Recent Advances in Egocentric Vision: Data, Multimodal, and Generative AI

演讲人: Miao Liu Meta GenAI
时间: 2024-10-21 10:45-2024-10-21 12:00
地点: Zoom Meeting: ID: 850 4716 8329, Passcode: 196471)

Egocentric vision has rapidly advanced in recent years due to its transformative potential in applications like Augmented Reality (AR) and Robot Learning. In this talk, I will present an overview of the unique characteristics of egocentric data and highlight our efforts to harness it for skill transfer. Specifically, I will discuss the evolution of the datasets we have developed, and our models that address critical egocentric vision tasks spanning varying modalities, time intervals and granularities. Moreover, I will provide a deep dive on our latest work on generative models for egocentric action frame generation. This research has been recognized as one of the top 15 Best Paper award candidates at ECCV 2024. We believe this work marks a significant step forward in leveraging generative models to enhance action prediction and skill transfer in egocentric contexts.

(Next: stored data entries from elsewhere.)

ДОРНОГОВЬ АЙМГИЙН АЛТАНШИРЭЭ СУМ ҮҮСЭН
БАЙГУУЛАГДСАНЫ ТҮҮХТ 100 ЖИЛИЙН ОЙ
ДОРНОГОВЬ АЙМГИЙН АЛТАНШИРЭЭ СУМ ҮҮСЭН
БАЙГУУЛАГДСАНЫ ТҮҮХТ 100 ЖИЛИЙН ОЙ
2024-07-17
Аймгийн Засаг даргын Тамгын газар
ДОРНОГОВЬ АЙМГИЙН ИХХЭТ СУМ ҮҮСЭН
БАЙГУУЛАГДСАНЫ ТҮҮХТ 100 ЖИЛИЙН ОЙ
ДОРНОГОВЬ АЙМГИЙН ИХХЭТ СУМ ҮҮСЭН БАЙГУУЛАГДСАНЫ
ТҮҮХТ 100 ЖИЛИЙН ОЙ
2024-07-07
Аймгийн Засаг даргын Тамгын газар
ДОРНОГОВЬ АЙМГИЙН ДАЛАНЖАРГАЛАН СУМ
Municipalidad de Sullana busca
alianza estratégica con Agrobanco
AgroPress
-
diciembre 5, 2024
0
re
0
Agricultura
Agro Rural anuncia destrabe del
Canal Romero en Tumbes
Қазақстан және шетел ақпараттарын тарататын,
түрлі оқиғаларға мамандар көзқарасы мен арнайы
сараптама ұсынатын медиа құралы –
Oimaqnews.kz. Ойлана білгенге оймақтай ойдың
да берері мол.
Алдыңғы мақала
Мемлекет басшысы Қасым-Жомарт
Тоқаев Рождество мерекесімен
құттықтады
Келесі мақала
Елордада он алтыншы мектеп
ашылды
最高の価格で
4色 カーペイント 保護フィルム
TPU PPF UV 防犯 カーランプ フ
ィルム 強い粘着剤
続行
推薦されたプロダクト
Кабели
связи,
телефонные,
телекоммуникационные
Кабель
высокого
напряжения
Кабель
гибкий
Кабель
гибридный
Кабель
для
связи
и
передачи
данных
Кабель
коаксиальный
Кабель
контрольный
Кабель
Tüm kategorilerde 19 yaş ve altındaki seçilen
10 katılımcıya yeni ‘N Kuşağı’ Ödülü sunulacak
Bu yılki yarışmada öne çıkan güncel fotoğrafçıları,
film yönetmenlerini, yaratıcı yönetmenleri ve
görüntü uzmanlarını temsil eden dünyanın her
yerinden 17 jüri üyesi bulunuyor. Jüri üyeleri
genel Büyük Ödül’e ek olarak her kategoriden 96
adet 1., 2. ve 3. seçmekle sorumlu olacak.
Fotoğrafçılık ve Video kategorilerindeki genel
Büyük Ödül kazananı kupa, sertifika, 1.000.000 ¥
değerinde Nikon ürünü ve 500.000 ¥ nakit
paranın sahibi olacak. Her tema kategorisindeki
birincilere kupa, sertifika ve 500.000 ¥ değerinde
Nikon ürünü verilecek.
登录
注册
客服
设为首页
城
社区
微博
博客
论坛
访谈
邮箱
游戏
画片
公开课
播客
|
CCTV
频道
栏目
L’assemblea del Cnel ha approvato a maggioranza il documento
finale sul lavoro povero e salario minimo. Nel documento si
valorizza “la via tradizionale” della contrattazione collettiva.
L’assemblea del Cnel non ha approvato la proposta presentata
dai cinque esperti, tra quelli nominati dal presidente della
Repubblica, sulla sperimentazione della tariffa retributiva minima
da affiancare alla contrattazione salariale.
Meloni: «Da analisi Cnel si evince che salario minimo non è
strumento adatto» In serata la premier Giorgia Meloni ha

Miao Liu is currently a Senior Research Scientist at Meta GenAI. His research focuses on egocentric vision and generative AI models, such as Llama and EMU. Miao’s work has gained significant recognition, with over 20 publications as the lead author in top-tier AI conferences and journals, including CVPR, ECCV, ACL, and TPAMI, with 7 papers selected for oral presentations. He and the students he mentored have received a number of awards, including 2nd place in the Epic Kitchens challenge, the BMVC 2022 Best Student Paper Award, the Best Paper final list at CVPR 2022, and the Best Paper Award Candidate nomination at ECCV 2024. Miao earned his Ph.D. from Georgia Tech, a Master’s degree from Carnegie Mellon University and a bachelor’ degree from Beihang University.